The product rule is a fundamental principle in calculus. It helps us differentiate functions that are multiplied together. For a product of two functions, say \( u(x) \) and \( v(x) \), the product rule formula states:

• \((uv)' = u'v + uv'\)

This means that to find the derivative of the product, we must differentiate each function separately. Once done, we multiply the derivative of the first function by the second function as it is. Next, we repeat the process but reverse the roles. Finally, we sum these products together.
In our case, the function \( f(x) = a x e^{-b x} \) applies this rule. We first differentiate \( a x \) to get \( a \) and multiply it by \( e^{-b x} \). Then we differentiate \( e^{-b x} \) and multiply it by \( a x \). Adding these results gives us the full derivative.

The chain rule is a crucial tool when dealing with composite functions, helping us find derivatives when functions are nested together. For a function \( y = g(f(x)) \), the chain rule is expressed as:

• \( \frac{dy}{dx} = g'(f(x)) \cdot f'(x) \)
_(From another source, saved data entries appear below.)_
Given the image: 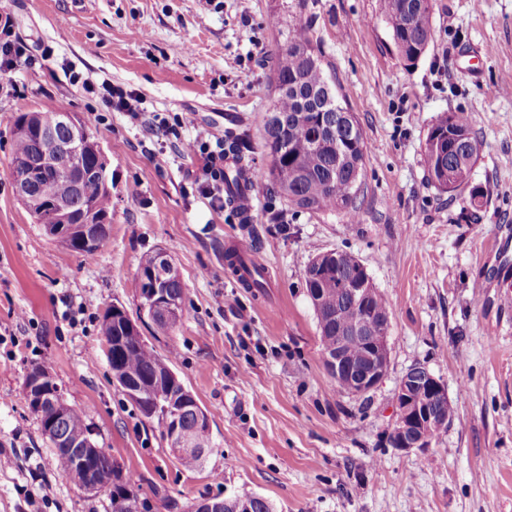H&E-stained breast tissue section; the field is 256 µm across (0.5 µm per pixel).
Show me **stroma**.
Returning <instances> with one entry per match:
<instances>
[{
	"instance_id": "1",
	"label": "stroma",
	"mask_w": 512,
	"mask_h": 512,
	"mask_svg": "<svg viewBox=\"0 0 512 512\" xmlns=\"http://www.w3.org/2000/svg\"><path fill=\"white\" fill-rule=\"evenodd\" d=\"M433 38L407 63L381 0H0L30 58L0 73V512H111L59 476L23 383L47 365L82 408L98 447L132 476L151 512L250 492L273 512H512V0H432ZM303 24L363 132L359 213L285 205L270 182L254 222L212 208L195 138L218 146L248 130L266 167L263 124L273 54ZM112 83L138 118L71 81ZM71 112L110 161L112 222L94 258L48 236L14 193V121ZM444 112L470 119L480 148L472 185L431 182L427 133ZM266 278L238 286L233 243ZM166 249L185 285L169 334L139 315L142 255ZM354 255L389 302L390 363L368 393L335 386L304 274L323 251ZM117 305L207 413L213 446L184 467L114 383L100 319ZM448 389L455 421L430 447L387 439L394 390L412 366ZM52 486L44 496L43 486Z\"/></svg>"
}]
</instances>
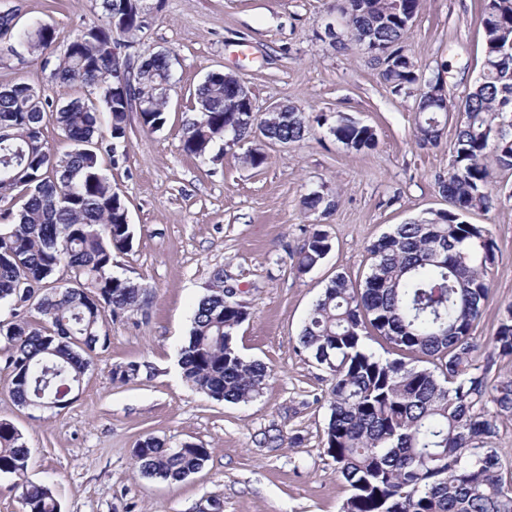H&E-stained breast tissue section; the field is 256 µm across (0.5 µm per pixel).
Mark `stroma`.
<instances>
[{"mask_svg":"<svg viewBox=\"0 0 512 512\" xmlns=\"http://www.w3.org/2000/svg\"><path fill=\"white\" fill-rule=\"evenodd\" d=\"M99 0H0L19 25L49 23L56 40L48 61L0 65V86L17 82L53 101L87 96L51 78V61L78 30L96 23ZM335 0H146L149 18L135 48L171 53L176 85L167 123L151 132L130 114L119 164L104 163L124 197L134 230L131 251L113 273L148 288L150 303L113 316L109 344L97 350L77 397L58 412L18 405L11 375L0 370V420L13 423L31 450L26 477L51 481L61 512H197L206 500L223 512H340L348 487L325 455L328 383L298 337L326 285L343 274L362 281L368 246L396 225L447 209L437 181L446 177L455 127L438 147L416 138V93L392 92L370 54L341 50L327 24L347 35ZM482 0H423L405 50L424 79L443 73L450 97L475 85L485 55ZM212 72L238 75L257 111L295 104L313 121L305 138L264 145L259 168L244 161L249 143L224 147L218 159L182 149V125L198 85ZM346 114L371 126L375 148L354 151L315 123ZM338 195L327 216L306 213L303 197ZM467 222L489 225L500 248L489 298L475 331L481 355L506 306L512 305V173L498 175L488 211ZM332 249L307 274L293 253L313 230ZM238 287L250 316L235 343L273 374L251 402L215 401L183 379L178 350L215 270ZM147 361L153 375L113 382L116 365ZM153 436L175 446L202 445L211 457L178 483L142 478L133 450Z\"/></svg>","mask_w":512,"mask_h":512,"instance_id":"obj_1","label":"stroma"}]
</instances>
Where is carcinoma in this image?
Listing matches in <instances>:
<instances>
[{"label":"carcinoma","instance_id":"1","mask_svg":"<svg viewBox=\"0 0 512 512\" xmlns=\"http://www.w3.org/2000/svg\"><path fill=\"white\" fill-rule=\"evenodd\" d=\"M421 2L336 5L352 43L378 47L374 61L395 93L421 82L403 46ZM100 8L99 22L75 35L52 72L61 84L90 89L96 100L54 106L24 82L0 88V201L16 190L25 198L17 212L0 209V307L8 311L0 320V368L10 371L19 405L37 402L46 411L72 400L90 353L109 342L107 318L148 304L146 288L112 271L114 255L132 249L134 231L102 157L119 163L133 101L148 106L139 113L142 126H164L161 89L175 83L173 62L167 51L145 50L119 74L112 43H134L145 27L143 0H100ZM480 25L487 52L473 90L459 104L424 92L417 107L422 147L440 144L441 119H456L453 160L437 182L450 209L399 224L370 244L363 282L332 279L299 335L301 349L330 381L324 447L350 490L342 512H512V473L504 475L495 448L500 427L512 425V373L492 371L474 342L499 247L486 225L462 220L490 208L495 173L512 172V130L496 135L512 115V52H496L512 43V0H483ZM3 42L20 59L39 58L52 48L55 31L39 21L19 28L16 11H0ZM47 113L71 143L62 157L45 140ZM308 128L306 112L295 105L256 123L224 94V74L211 73L195 91L183 150L202 157L228 140L290 144ZM329 132L355 151L376 146L372 127L339 113ZM302 204L325 214L337 201L312 192ZM331 248L326 233L313 231L296 251V271H311ZM62 269L68 279L60 286L54 276ZM29 290L38 291L36 323L27 319ZM248 317L247 306L227 300L224 274L216 273L179 350L184 379L214 400L250 402L271 377L236 348L235 333ZM375 336L395 358L367 348ZM491 344L512 358V305ZM407 355L424 366L405 361ZM151 372L146 361L129 362L112 369V381L134 383ZM133 455L141 476L173 483L199 472L210 452L148 436ZM30 457L23 433L0 421V475L21 479L22 512H59L52 485L24 480Z\"/></svg>","mask_w":512,"mask_h":512}]
</instances>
This formula essentially derives the outer function while keeping the inner function unchanged, then multiplies by the derivative of the inner function.
In the original problem, applying the chain rule to \( e^{-b x} \) involves treating the exponent \(-b x\) as the inner function. Differentiating \( e^{u} \) (where \( u \) is a function of \( x \)) gives \( e^{u} \cdot \frac{du}{dx} \). Therefore, the derivative of \( e^{-b x} \) becomes \( -b e^{-b x} \), since the derivative of \(-b x\) is \(-b\). This application is pivotal to completing the derivative calculation for our product rule exercise.

Exponential functions are defined in mathematics by the formula \( f(x) = a^x \), where \( a \) is a constant. A special case is the natural exponential function \( e^x \), where \( e \) is the base of natural logarithms, approximately 2.718. This specific function holds a unique property: its derivative is the same as the function itself.
Expanding to exponential functions such as \( e^{-b x} \), we employ the chain rule for differentiation. The function retains its original form but requires us to multiply by the derivative of the exponent. This property allows for exponential functions to change rapidly and remain prominent in numerous fields like finance and sciences.
In the function \( f(x) = a x e^{-b x} \), the presence of an exponential function makes the derivative calculation elegant, preserving the exponential term \( e^{-b x} \) even after differentiation. This allows for mathematical expressions to be easily managed and simplified, such as in our solution where we factor out \( a e^{-b x} \).